Grundsteuer Barleben, Sachsen-Anhalt - Bodenzins, Hebesatz 2026


Berechnen Sie einen individuellen Grundsteuerpreis

Jetzt Grundsteuer berechnen

zuletzt aktualisiert: 2026-05-22 20:35:31

Grundsteuer in Barleben, Sachsen-Anhalt: Ein Überblick

Die Grundsteuer ist eine der wichtigsten Einnahmequellen für Städte und Gemeinden in Deutschland. Auch in Barleben, einer kleinen, aber wachsenden Gemeinde in Sachsen-Anhalt, spielt die Grundsteuer eine entscheidende Rolle bei der Finanzierung kommunaler Aufgaben. In diesem Artikel werfen wir einen Blick auf die aktuelle Situation der Grundsteuer in Barleben, ihre Entwicklung in der Vergangenheit und die Perspektiven für die Zukunft.

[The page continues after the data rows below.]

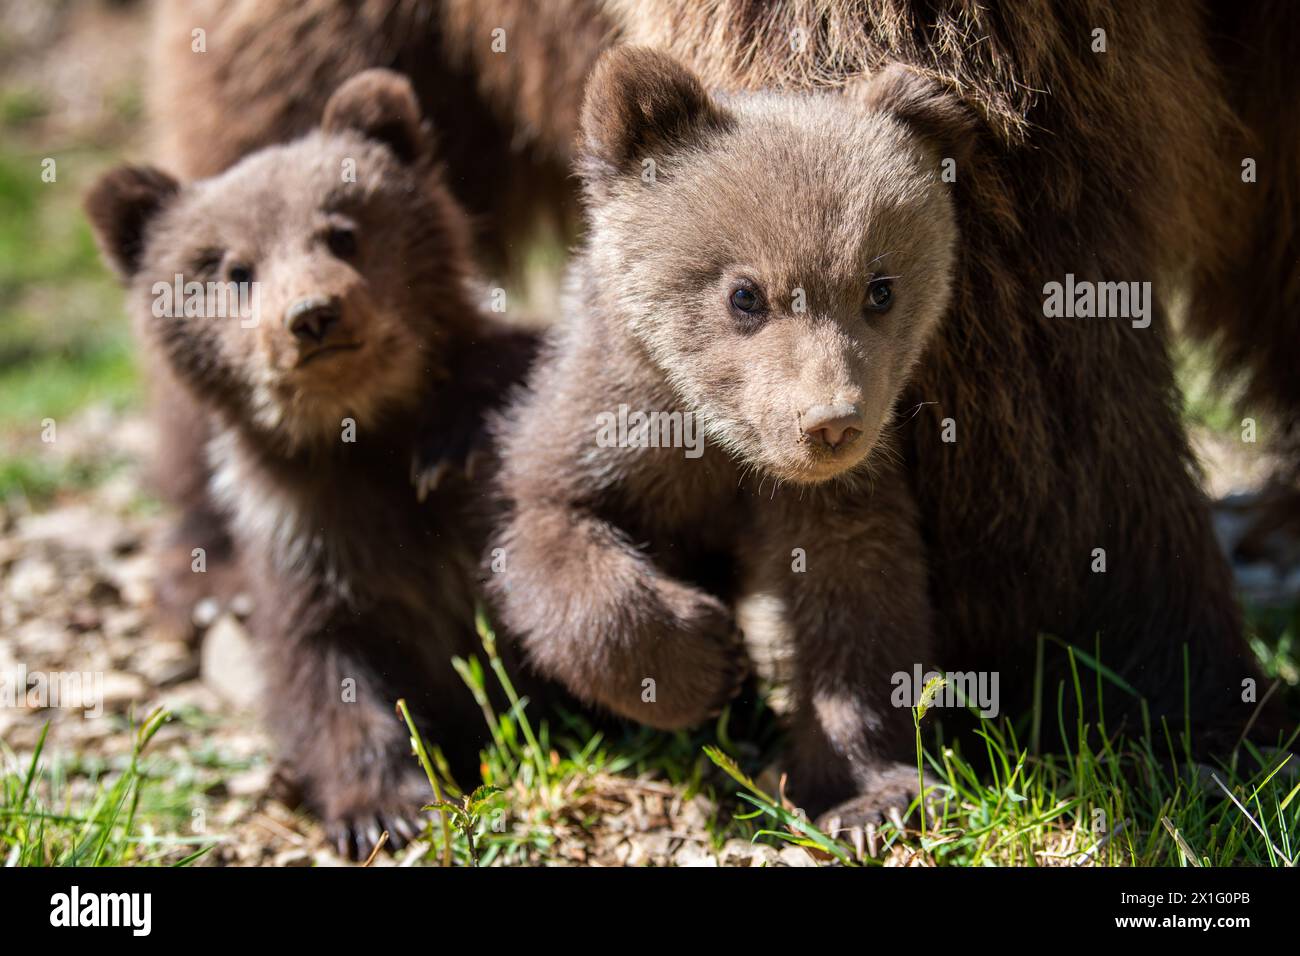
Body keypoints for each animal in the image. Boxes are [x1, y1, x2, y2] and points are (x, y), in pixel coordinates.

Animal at [86, 69, 538, 859]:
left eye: (343, 231)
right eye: (234, 269)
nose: (314, 314)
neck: (365, 441)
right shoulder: (305, 544)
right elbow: (324, 673)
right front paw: (382, 807)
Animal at [492, 47, 976, 823]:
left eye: (880, 288)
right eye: (744, 293)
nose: (830, 422)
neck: (726, 450)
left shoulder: (840, 493)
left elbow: (862, 602)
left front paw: (867, 794)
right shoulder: (603, 425)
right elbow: (553, 543)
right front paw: (704, 656)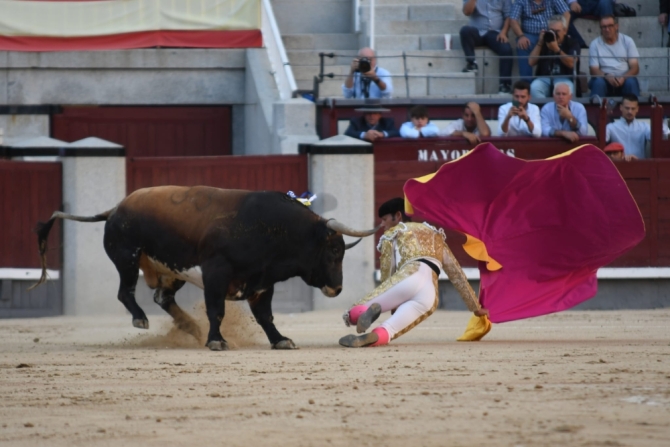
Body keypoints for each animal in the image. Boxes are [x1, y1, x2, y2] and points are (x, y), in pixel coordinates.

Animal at [32, 187, 378, 352]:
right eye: (334, 250)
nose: (337, 288)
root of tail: (116, 208)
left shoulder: (262, 282)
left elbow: (266, 316)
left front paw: (280, 340)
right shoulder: (216, 274)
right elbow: (217, 311)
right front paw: (216, 340)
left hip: (172, 271)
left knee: (162, 298)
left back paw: (190, 327)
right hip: (127, 258)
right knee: (125, 292)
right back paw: (141, 319)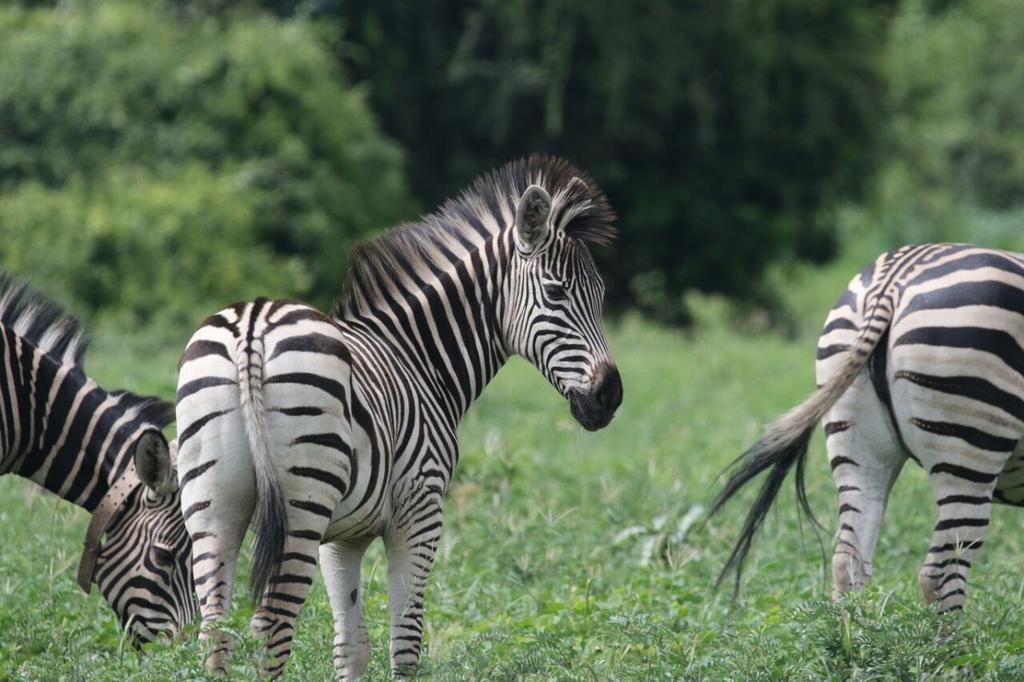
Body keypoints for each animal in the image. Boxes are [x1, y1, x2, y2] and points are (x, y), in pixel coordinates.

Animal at [174, 156, 622, 675]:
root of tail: (252, 326)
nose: (610, 396)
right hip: (301, 503)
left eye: (602, 294)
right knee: (272, 624)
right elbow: (405, 643)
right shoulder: (420, 511)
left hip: (212, 501)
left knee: (215, 631)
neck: (418, 357)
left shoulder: (341, 538)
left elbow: (352, 644)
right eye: (555, 292)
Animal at [708, 242, 1024, 610]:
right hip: (970, 446)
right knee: (940, 572)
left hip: (855, 439)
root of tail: (893, 280)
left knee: (848, 560)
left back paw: (855, 628)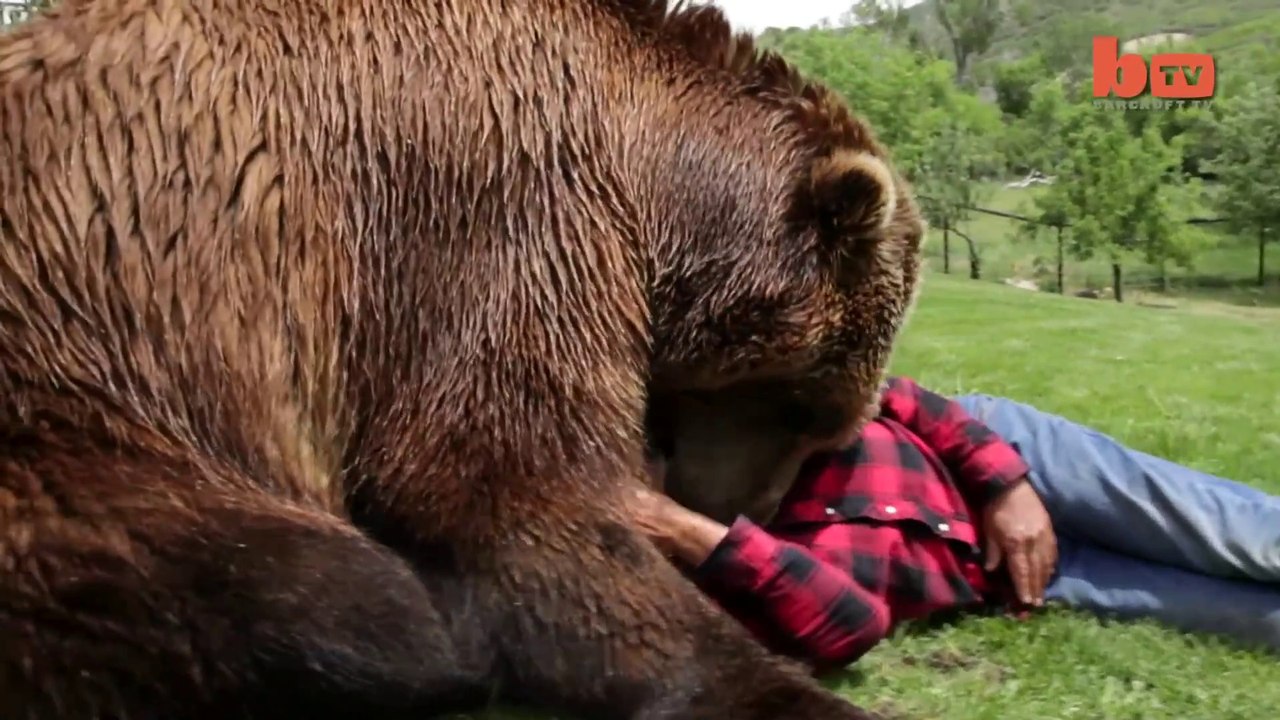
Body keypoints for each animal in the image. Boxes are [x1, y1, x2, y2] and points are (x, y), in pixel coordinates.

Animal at [0, 1, 925, 719]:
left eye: (826, 424)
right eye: (806, 406)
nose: (748, 515)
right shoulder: (495, 215)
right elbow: (499, 483)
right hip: (87, 406)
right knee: (310, 587)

Aktuelle Werte der Grundsteuer in Barleben

Die Grundsteuer in Barleben wird, wie in ganz Deutschland, in zwei Kategorien unterteilt: die Grundsteuer A für landwirtschaftliche Flächen und die Grundsteuer B für bebaute oder bebaubare Grundstücke. Die Hebesätze für diese Steuerarten werden von der Gemeinde festgelegt und können daher variieren.

Steuerart Hebesatz 2023
Grundsteuer A 300%
Grundsteuer B 400%

Vergangenheit: Eine Rückschau auf die Entwicklung

In den letzten Jahrzehnten hat sich Barleben von einer ländlichen Gemeinde zu einem attraktiven Wohnort in der Nähe von Magdeburg entwickelt. Diese Entwicklung hat auch die Grundsteuer beeinflusst. In den 1990er Jahren lagen die Hebesätze für die Grundsteuer noch deutlich niedriger. Mit dem Wachstum der Gemeinde und der steigenden Nachfrage nach Wohnraum wurden die Hebesätze angehoben, um die notwendige Infrastruktur und Dienstleistungen finanzieren zu können.

Perspektiven für die Zukunft

Barleben hat sich als attraktiver Standort für Familien und Unternehmen etabliert. Die Nähe zur Landeshauptstadt Magdeburg und die gute Verkehrsanbindung tragen zur positiven Entwicklung bei. In Zukunft wird erwartet, dass die Grundsteuer weiterhin eine wichtige Finanzierungsquelle bleibt, um Investitionen in Bildung, Verkehr und öffentliche Einrichtungen zu ermöglichen.

Gründe für die Entwicklung

Die Erhöhung der Grundsteuerhebesätze in Barleben kann auf mehrere Faktoren zurückgeführt werden. Zum einen führt die positive wirtschaftliche Entwicklung und das Bevölkerungswachstum zu einem erhöhten Finanzierungsbedarf für Infrastrukturprojekte. Zum anderen spielt die Anpassung an die Hebesätze umliegender Gemeinden eine Rolle, um konkurrenzfähig zu bleiben und gleichzeitig den kommunalen Haushalt zu sichern.

Ortsübliche Beispielrechnungen

Um die Auswirkungen der Grundsteuer auf die Bewohner von Barleben zu veranschaulichen, betrachten wir einige ortsübliche Beispielrechnungen:

Beispiel 1: Einfamilienhaus mit einem Einheitswert von 50.000 Euro
Berechnung: 50.000 Euro x 0,35% x 400% = 700 Euro pro Jahr

Beispiel 2: Mehrfamilienhaus mit einem Einheitswert von 150.000 Euro
Berechnung: 150.000 Euro x 0,35% x 400% = 2.100 Euro pro Jahr

Beispiel 3: Landwirtschaftliche Fläche mit einem Einheitswert von 20.000 Euro
Berechnung: 20.000 Euro x 0,35% x 300% = 210 Euro pro Jahr

Diese Beispielrechnungen verdeutlichen, wie sich die Grundsteuer auf die finanziellen Verpflichtungen der Grundstückseigentümer in Barleben auswirkt.